Traditional database is record-at-a-time or bulk loading way to insert new data, Vertica is different from this can provide continuous loading function, the query node is often in snapshot isolation mode, So it's read-only in a sense, so it doesn't have to be locked when it's written. And the data in the WOS does not need to be sorted or compressed, and the bulk write throughput is relatively high.


Summarize

Vertica compared with the traditional database system and other column Data warehouse system, there are obvious advantages in performance, there are some similarities and differences in design, which is more suitable for ad-hoc query, OLAP type of job. In general, Vertica reduces IO overhead through columnstore, combined with efficient compression, greatly saves disk space, based on which Vertica uses multiple backups to ensure high availability, and multiple backups can enhance query performance. In the use and operation of the angle, vertica with tools to help users do physical table storage, can provide standard SQL interface, but also compatible with existing BI, ETL tools to facilitate the migration of jobs to Vertica, and vertica deployment of hardware has no special requirements, can be linearly extended.



Complete the full text:)


Vertica: DBMS schema-based Columnstore Data Warehouse

Contact Us

The content source of this page is from Internet, which doesn't represent Alibaba Cloud's opinion; products and services mentioned on that page don't have any relationship with Alibaba Cloud. If the content of the page makes you feel confusing, please write us an email, we will handle the problem within 5 days after receiving your email.
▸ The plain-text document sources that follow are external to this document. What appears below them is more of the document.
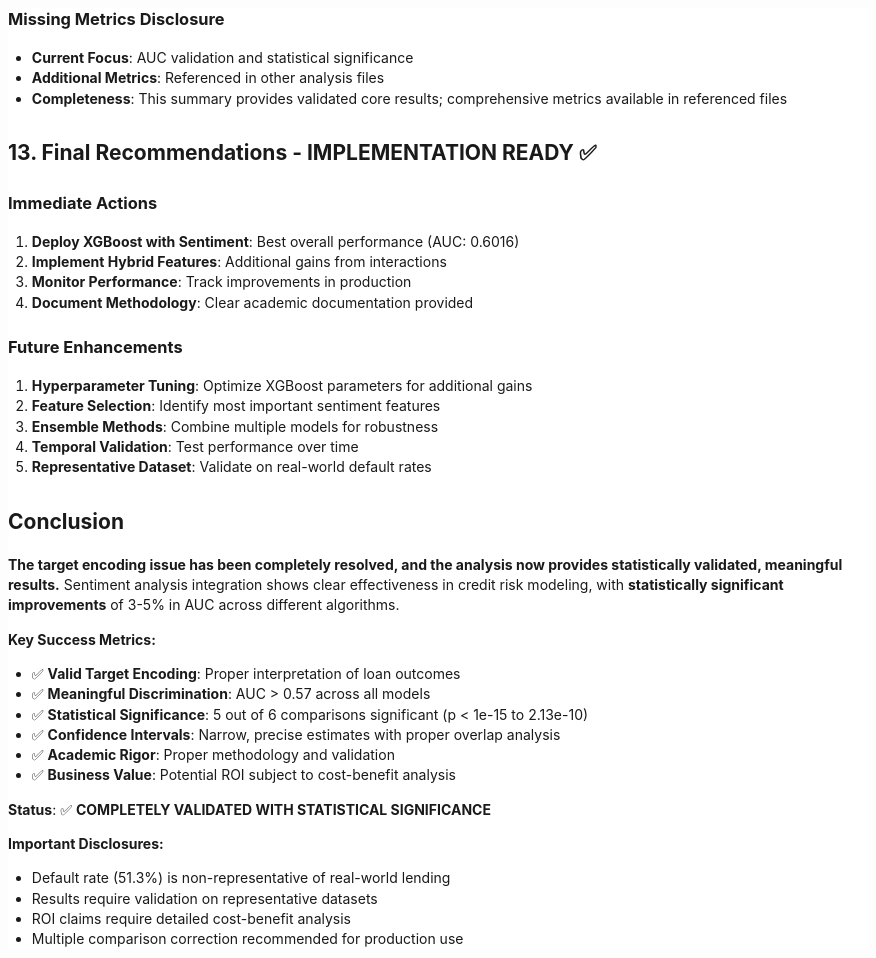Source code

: ### Missing Metrics Disclosure
- **Current Focus**: AUC validation and statistical significance
- **Additional Metrics**: Referenced in other analysis files
- **Completeness**: This summary provides validated core results; comprehensive metrics available in referenced files

## 13. Final Recommendations - IMPLEMENTATION READY ✅

### Immediate Actions
1. **Deploy XGBoost with Sentiment**: Best overall performance (AUC: 0.6016)
2. **Implement Hybrid Features**: Additional gains from interactions
3. **Monitor Performance**: Track improvements in production
4. **Document Methodology**: Clear academic documentation provided

### Future Enhancements
1. **Hyperparameter Tuning**: Optimize XGBoost parameters for additional gains
2. **Feature Selection**: Identify most important sentiment features
3. **Ensemble Methods**: Combine multiple models for robustness
4. **Temporal Validation**: Test performance over time
5. **Representative Dataset**: Validate on real-world default rates

## Conclusion

**The target encoding issue has been completely resolved, and the analysis now provides statistically validated, meaningful results.** Sentiment analysis integration shows clear effectiveness in credit risk modeling, with **statistically significant improvements** of 3-5% in AUC across different algorithms.

**Key Success Metrics:**
- ✅ **Valid Target Encoding**: Proper interpretation of loan outcomes
- ✅ **Meaningful Discrimination**: AUC > 0.57 across all models
- ✅ **Statistical Significance**: 5 out of 6 comparisons significant (p < 1e-15 to 2.13e-10)
- ✅ **Confidence Intervals**: Narrow, precise estimates with proper overlap analysis
- ✅ **Academic Rigor**: Proper methodology and validation
- ✅ **Business Value**: Potential ROI subject to cost-benefit analysis

**Status**: ✅ **COMPLETELY VALIDATED WITH STATISTICAL SIGNIFICANCE**

**Important Disclosures:**
- Default rate (51.3%) is non-representative of real-world lending
- Results require validation on representative datasets
- ROI claims require detailed cost-benefit analysis
- Multiple comparison correction recommended for production use 
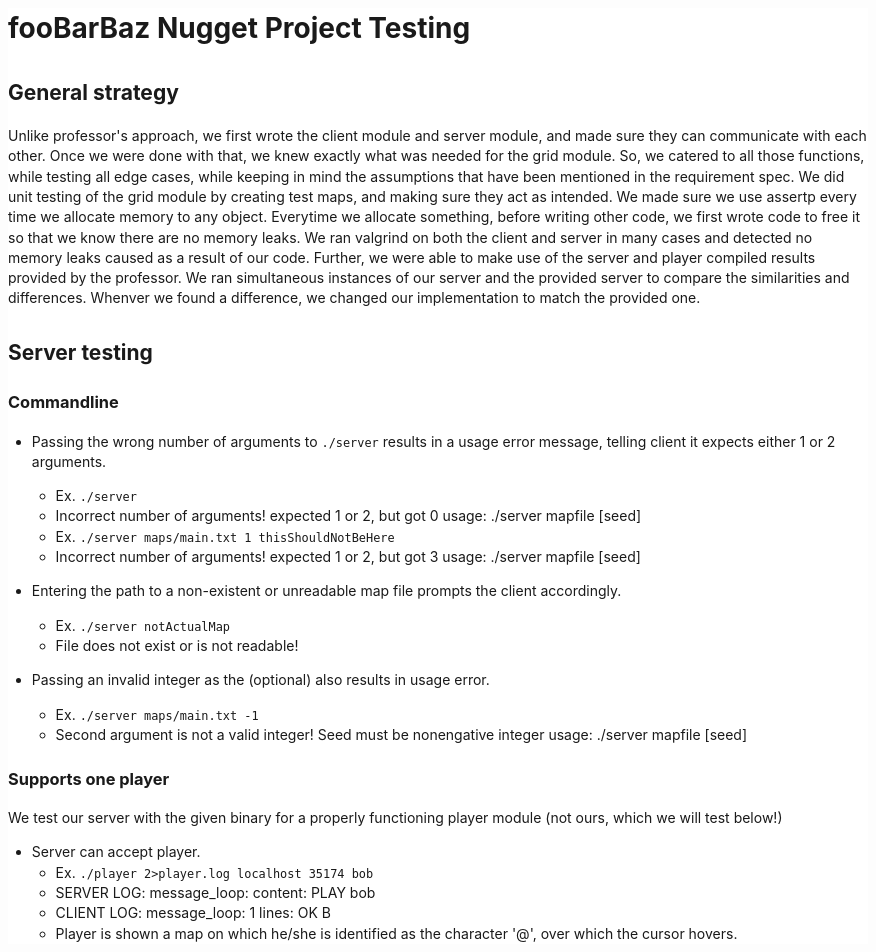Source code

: # fooBarBaz Nugget Project Testing

## General strategy

Unlike professor's approach, we first wrote the client module and server module, and made sure they can communicate with each other. Once we were done with that, we knew exactly what was needed for the grid module. So, we catered to all those functions, while testing all edge cases, while keeping in mind the assumptions that have been mentioned in the requirement spec. We did unit testing of the grid module by creating test maps, and making sure they act as intended. We made sure we use assertp every time we allocate memory to any object. Everytime we allocate something, before writing other code, we first wrote code to free it so that we know there are no memory leaks. We ran valgrind on both the client and server in many cases and detected no memory leaks caused as a result of our code. 
Further, we were able to make use of the server and player compiled results provided by the professor. We ran simultaneous instances of our server and the provided server to compare the similarities and differences. Whenver we found a difference, we changed our implementation to match the provided one. 

## Server testing

### Commandline

* Passing the wrong number of arguments to `./server` results in a usage error message, telling client it expects either 1 or 2 arguments. 
	* Ex. `./server`
	* Incorrect number of arguments! expected 1 or 2, but got 0
usage: ./server mapfile [seed]
	* Ex. `./server maps/main.txt 1 thisShouldNotBeHere`
	* Incorrect number of arguments! expected 1 or 2, but got 3
usage: ./server mapfile [seed]

* Entering the path to a non-existent or unreadable map file prompts the client accordingly.
	* Ex. `./server notActualMap`
	* File does not exist or is not readable!

* Passing an invalid integer as the (optional) also results in usage error.
	* Ex. `./server maps/main.txt -1`
	* Second argument is not a valid integer! Seed must be nonengative integer
usage: ./server mapfile [seed]

### Supports one player

<p> We test our server with the given binary for a properly functioning player module (not ours, which we will test below!) </p>

* Server can accept player.
	* Ex. `./player 2>player.log localhost 35174 bob`
	* SERVER LOG: message\_loop: content:
PLAY bob
	* CLIENT LOG: message\_loop: 1 lines:
OK B
	* Player is shown a map on which he/she is identified as the character '@', over which the cursor hovers.
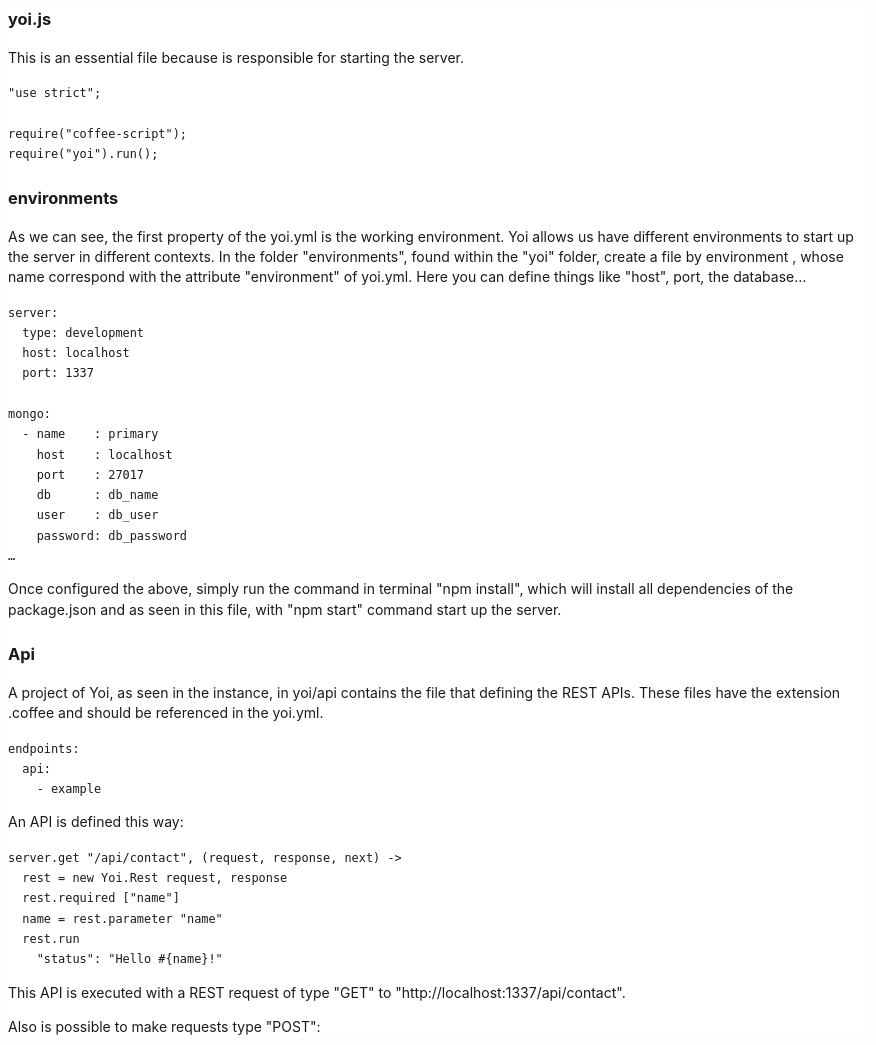 ### yoi.js

This is an essential file because is responsible for starting the server.

	"use strict";

	require("coffee-script");
	require("yoi").run();

### environments

As we can see, the first property of the yoi.yml is the working environment. Yoi allows us have different environments to start up the server in different contexts. In the folder "environments", found within the "yoi" folder, create a file by environment , whose name correspond with the attribute "environment" of yoi.yml. Here you can define things like "host", port, the database…

    server:
      type: development
      host: localhost
      port: 1337
      
    mongo:
      - name    : primary
        host    : localhost
        port    : 27017
        db      : db_name
        user    : db_user
        password: db_password
    …
    
Once configured the above, simply run the command in terminal "npm install", which will install all dependencies of the package.json and as seen in this file, with "npm start" command start up the server.

### Api

A project of Yoi, as seen in the instance, in yoi/api contains the file that defining the REST APIs. These files have the extension .coffee and should be referenced in the yoi.yml.

	endpoints:
      api:
        - example

An API is defined this way:

    server.get "/api/contact", (request, response, next) ->
      rest = new Yoi.Rest request, response
      rest.required ["name"]
      name = rest.parameter "name"
      rest.run
        "status": "Hello #{name}!"

This API is executed with a REST request of type "GET" to "http://localhost:1337/api/contact".

Also is possible to make requests type "POST":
If you find any instances of plagiarism from the community, please send an email to: info-contact@alibabacloud.com and provide relevant evidence. A staff member will contact you within 5 working days.

A Free Trial That Lets You Build Big!

Start building with 50+ products and up to 12 months usage for Elastic Compute Service

  • Sales Support

    1 on 1 presale consultation

  • After-Sales Support

    24/7 Technical Support 6 Free Tickets per Quarter Faster Response

  • Alibaba Cloud offers highly flexible support services tailored to meet your exact needs.